Jautz also will be careful not to blend the two networks’ styles: one of his main accomplishments at his old post was differentiating the CNN and HLN brands in the first place.
Besides the Oct. 4 bow of “Parker Spitzer” and the creation of Morgan’s new show, Jautz will be focused on CNN’s coverage of the mid-term elections.
Walton said that another of Jautz’s attractions was that he brought viewers to HLN “who wouldn’t cannibalize the CNN network.” In fact, one of Jautz’s early HLN stars, Glenn Beck, went on to superstardom at rival Fox News.
In firing Klein after six years at the troubled cable news network, Walton said, “We’re clearly not satisfied with the ratings.”
As part of the new setup, Jautz becomes exec VP (rather than president, which was Klein’s title) of CNN U.S. Scott Safon, CNN Worldwide’s chief marketing officer, will be exec VP of HLN. And the cabler will create a new position, exec VP and managing editor of CNN Worldwide, who will oversee coverage across CNN’s many platforms.
Turner CEO Phil Kent made a point of supporting the choice to seek out a new exec in a brief statement on the shakeup.
Jautz, Safon and the unnamed new editor will all report to Walton.
To industryites, the new lineup appeared to rep Klein’s last chance with Turner brass, but his departure signals otherwise.
When asked why Klein left before the start of the primetime lineup, Walton said, “We thought it was very important to make the moves before we launched the programs so that we didn’t appear to show any dissatisfaction with those shows.” In other words, Klein was already on his way out.

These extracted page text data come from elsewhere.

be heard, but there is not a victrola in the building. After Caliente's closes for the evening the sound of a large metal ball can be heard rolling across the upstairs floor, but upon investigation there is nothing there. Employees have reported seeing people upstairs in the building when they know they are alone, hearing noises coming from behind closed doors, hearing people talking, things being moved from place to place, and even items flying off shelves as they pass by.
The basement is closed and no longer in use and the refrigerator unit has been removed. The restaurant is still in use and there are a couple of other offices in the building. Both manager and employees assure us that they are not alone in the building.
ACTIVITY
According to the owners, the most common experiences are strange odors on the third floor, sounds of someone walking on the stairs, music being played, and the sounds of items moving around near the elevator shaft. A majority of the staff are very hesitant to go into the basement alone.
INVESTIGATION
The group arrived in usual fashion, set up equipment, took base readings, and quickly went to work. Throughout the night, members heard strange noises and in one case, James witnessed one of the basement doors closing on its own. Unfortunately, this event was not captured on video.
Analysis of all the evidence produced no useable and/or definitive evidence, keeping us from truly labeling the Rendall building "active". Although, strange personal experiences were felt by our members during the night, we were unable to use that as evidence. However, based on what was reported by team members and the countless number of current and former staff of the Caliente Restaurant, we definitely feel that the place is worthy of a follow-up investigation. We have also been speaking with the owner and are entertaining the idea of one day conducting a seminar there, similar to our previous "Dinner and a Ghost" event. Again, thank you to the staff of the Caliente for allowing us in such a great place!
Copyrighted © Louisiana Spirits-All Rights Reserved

CNN’s numbers have been in serious decline for most of 2010, when the net saw several embarrassing milestones: worst single month in history (February, when it dropped behind even HLN), worst quarter ever for both “Larry King Live” and “Campbell Brown” (second quarter), and Brown’s abrupt resignation.
Walton declined to elaborate on axing Klein, saying only that he “had a conversation earlier this week” with him.
Klein was less circumspect. He he told one interviewer “people get shot in this business; I got shot” and said to another that Walton “told me they wanted to restructure things this way, and thank you very much, and good luck.”
Talking to reporters, Walton had nothing but praise for Klein and also played up CNN Worldwide’s financial successes in arenas besides the org’s flagship network, noting that CNN U.S.’s ad sales account for less than 10% of CNN Worldwide’s revenue.
“CNN is not broken,” Walton said.
(Michael Schneider contributed to this report.)